— Рыло-то, рыло у свиньи — совсем как у сенатского судьи ди Нормано! — раздавались в толпе возгласы.
— А дряхлый лев рядом! Эк дует гривастый. То ведь сам старик Стефано Колонна.
— Орсини тоже досталось. Вон их герб на шее у волка. Смотри, как пыжится серый дьявол. Вот-вот лопнет!
— Не терпится бестии потопить корабль.
— Прочти еще, что вещает девушка в белом? — обратился горбатый ткач Симоне к стоявшему впереди рыжему подростку в студенческой куртке.
— Это вера молит всевышнего: «Когда погибнет Рим, что станется со мной!»

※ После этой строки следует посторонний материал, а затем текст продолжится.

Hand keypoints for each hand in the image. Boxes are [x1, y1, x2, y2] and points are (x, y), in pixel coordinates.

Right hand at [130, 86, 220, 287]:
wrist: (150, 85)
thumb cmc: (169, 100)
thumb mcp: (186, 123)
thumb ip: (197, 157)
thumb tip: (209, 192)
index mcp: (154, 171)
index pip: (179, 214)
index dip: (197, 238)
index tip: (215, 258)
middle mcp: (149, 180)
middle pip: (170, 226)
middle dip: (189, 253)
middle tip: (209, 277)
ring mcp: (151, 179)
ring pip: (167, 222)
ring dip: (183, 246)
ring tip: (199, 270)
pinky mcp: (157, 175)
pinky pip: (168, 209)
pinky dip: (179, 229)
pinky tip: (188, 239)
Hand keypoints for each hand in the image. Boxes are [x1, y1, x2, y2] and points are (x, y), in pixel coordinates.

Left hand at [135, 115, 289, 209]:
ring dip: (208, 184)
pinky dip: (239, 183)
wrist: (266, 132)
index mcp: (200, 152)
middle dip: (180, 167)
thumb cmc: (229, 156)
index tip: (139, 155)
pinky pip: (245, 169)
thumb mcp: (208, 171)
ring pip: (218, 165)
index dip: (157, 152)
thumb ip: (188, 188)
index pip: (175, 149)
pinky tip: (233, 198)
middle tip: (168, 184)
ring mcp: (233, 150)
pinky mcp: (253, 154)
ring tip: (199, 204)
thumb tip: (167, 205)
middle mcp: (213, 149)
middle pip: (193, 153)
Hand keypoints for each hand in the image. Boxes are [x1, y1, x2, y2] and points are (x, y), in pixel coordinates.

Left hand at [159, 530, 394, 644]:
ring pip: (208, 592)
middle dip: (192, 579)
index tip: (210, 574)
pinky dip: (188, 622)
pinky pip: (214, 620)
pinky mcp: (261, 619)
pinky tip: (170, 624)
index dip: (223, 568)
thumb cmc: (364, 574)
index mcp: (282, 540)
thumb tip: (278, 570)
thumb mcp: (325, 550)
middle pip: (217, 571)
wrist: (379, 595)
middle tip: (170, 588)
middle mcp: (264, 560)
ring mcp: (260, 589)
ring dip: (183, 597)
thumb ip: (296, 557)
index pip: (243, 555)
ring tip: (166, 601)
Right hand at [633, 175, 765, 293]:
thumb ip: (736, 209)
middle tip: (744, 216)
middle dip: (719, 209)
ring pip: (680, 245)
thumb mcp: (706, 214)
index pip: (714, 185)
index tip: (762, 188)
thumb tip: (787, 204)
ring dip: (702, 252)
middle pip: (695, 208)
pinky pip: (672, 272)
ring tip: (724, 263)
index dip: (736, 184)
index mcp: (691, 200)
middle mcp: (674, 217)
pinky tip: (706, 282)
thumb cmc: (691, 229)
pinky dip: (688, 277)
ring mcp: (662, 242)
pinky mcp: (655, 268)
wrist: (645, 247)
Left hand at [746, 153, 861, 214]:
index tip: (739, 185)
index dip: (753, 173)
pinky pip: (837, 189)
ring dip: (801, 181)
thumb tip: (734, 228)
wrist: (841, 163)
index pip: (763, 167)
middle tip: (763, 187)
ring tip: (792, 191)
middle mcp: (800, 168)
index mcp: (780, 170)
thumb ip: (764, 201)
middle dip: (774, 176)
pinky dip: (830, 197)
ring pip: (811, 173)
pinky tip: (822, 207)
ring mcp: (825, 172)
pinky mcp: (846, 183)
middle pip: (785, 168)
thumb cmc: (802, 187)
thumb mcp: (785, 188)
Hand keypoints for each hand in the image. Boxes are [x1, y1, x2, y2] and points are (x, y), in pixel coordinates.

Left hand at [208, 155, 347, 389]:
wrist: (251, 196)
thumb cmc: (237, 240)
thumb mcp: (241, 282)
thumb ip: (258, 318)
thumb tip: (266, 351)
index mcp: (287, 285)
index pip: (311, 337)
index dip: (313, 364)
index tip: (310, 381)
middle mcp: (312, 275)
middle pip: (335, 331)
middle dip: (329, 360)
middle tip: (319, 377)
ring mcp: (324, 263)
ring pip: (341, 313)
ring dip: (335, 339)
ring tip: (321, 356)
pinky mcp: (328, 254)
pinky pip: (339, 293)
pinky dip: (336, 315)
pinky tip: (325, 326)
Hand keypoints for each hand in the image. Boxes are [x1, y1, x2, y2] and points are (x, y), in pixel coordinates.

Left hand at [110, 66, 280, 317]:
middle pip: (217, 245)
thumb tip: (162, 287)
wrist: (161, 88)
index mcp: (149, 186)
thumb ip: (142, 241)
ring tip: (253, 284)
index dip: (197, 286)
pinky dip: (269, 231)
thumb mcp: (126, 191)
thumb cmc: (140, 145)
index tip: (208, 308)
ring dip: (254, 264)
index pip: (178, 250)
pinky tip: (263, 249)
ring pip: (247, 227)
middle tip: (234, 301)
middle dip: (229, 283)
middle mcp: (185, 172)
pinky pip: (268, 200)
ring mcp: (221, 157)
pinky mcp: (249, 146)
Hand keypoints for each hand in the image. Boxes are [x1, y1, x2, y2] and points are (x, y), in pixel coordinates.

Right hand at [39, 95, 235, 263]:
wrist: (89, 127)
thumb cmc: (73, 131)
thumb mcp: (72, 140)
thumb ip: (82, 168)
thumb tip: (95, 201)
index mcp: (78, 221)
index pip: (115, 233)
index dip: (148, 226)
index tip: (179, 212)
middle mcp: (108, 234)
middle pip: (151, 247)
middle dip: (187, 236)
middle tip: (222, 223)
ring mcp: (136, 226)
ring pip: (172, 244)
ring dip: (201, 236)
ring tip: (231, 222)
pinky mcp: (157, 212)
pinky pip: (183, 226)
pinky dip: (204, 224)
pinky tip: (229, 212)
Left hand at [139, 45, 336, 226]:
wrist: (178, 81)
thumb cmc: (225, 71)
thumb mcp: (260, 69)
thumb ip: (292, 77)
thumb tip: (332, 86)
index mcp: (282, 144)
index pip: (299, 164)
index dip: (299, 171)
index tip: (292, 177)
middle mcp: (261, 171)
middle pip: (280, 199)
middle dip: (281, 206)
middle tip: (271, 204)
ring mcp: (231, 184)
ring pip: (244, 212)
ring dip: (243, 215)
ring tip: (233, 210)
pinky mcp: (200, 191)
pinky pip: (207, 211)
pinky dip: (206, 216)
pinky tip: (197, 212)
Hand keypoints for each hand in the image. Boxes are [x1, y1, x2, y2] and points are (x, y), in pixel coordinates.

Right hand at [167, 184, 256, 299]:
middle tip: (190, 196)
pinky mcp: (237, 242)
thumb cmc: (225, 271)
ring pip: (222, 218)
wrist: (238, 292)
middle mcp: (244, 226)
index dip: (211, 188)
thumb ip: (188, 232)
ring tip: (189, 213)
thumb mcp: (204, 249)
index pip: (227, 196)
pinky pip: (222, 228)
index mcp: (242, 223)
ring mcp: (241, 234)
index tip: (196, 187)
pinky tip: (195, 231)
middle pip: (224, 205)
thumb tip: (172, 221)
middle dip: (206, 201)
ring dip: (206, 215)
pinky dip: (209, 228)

— А та красотка на берегу куда зовет? — покачиваясь, показал рукой уже успевший побывать в траттории столяр Паоло Буффа. — До чего хороша, словно живая.
— Сам ты красотка, — весело отозвался рыжеволосый. — То же Италия призывает к единству.
— Идем, Буффа, — тянул приятеля за рукав одноглазый гигант кузнец дель Веккио. — Сегодня добрый денек, мне удалось продать десяток серпов.
— Отстань ты с серпами. Я хочу посмотреть, что будет, когда Орсини и Колонна узнают о картине.
— Что будет? Ее сотрут, конечно!
— Но там изображены святые апостолы.
— Они не посмотрят на апостолов. Хорошо еще, никто не Знает, кто сделал эти рисунки. Ему бы не поздоровилось.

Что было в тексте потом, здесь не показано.